The atmosphere in the house has changed due to the new approach. There is more harmony, peace and fun and the bond with my children has become much stronger. But it is not easy. If you no longer sanction ‘wrong’ behavior, there are no ready-made solutions anymore. That means looking for what works again in every situation, having a lot of patience and being willing to let go of old beliefs. It is material for discussion with my husband, who is of the stricter approach, but realizes that it had no structural effect whatsoever. He also now sees that since we work together more, the children have become more creative, more solution-oriented, more confident and more curious. In their quest for autonomy, they discover every day for themselves what they do and do not want and they get to know their emotions and feelings, skills that are essential for later.
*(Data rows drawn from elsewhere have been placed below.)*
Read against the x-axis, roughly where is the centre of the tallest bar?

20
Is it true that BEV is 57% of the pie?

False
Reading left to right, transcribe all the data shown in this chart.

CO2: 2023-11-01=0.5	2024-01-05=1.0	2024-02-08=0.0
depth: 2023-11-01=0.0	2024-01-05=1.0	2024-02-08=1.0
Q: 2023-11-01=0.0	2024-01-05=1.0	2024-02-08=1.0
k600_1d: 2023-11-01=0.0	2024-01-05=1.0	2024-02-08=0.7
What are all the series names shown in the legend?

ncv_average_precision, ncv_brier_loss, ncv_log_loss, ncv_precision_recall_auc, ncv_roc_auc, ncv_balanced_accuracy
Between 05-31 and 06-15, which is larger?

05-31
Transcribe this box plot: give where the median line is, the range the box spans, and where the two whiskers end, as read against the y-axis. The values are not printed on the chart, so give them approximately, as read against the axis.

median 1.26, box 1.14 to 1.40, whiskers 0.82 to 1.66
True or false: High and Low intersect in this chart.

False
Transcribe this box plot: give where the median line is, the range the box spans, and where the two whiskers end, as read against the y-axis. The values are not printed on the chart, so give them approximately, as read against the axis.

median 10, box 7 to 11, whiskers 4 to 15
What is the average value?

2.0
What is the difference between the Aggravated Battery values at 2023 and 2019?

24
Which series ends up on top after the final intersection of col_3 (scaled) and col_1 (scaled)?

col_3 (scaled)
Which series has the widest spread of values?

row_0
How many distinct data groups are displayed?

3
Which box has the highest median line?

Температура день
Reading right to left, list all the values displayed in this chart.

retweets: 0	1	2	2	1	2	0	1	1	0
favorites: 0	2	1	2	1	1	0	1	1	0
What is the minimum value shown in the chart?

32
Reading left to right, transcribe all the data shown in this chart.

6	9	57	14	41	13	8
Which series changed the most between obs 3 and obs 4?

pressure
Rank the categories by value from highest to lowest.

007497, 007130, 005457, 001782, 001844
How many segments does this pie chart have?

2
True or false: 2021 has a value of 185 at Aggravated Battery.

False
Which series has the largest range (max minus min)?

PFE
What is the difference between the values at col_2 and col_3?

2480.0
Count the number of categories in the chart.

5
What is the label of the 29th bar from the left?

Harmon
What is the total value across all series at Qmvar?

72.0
Of course things don’t always go well. Sometimes they fight each other, they keep yelling when I ask them to take it easy, my daughter still takes a biscuit when I have said that my son is not allowed or refuses to enter. I still have my hands in the hair on a regular basis, but at the same time come up with more and more creative solutions. I listen to the reason for their fierce struggle, identify their emotions and work with them to see what we can do to resolve it, I set a kitchen timer and let them scream for five minutes, give my daughter a box to keep the biscuit for a later moment and offer my son a choice: come in and play a game together or stay outside and go straight to bed.

Command mode

I also try to make clear agreements in advance so that everyone knows where they stand. If they still don’t listen, I emphasize that: we have made agreements, I stick to them, I expect you to do the same. And I will leave it at that because I know it will have an effect in the long term. Only sometimes I simply don’t have time to wait for my daughter to get off the swing. I am unable to calmly continue the discussion with my son about screen time. And I shoot on stressful mornings in command mode.

Fortunately my son tells me what that feels like: “Mom, why are you talking to me like I’m a dog?” I now know that my despair stems from powerlessness and take time out myself. I’ll sit on the toilet for ten minutes. With the door locked. Usually my son bangs on the door after a minute. “Mommy has your bucket run over? I’m going to play outside! ”

This article has previously appeared in Kek Mama.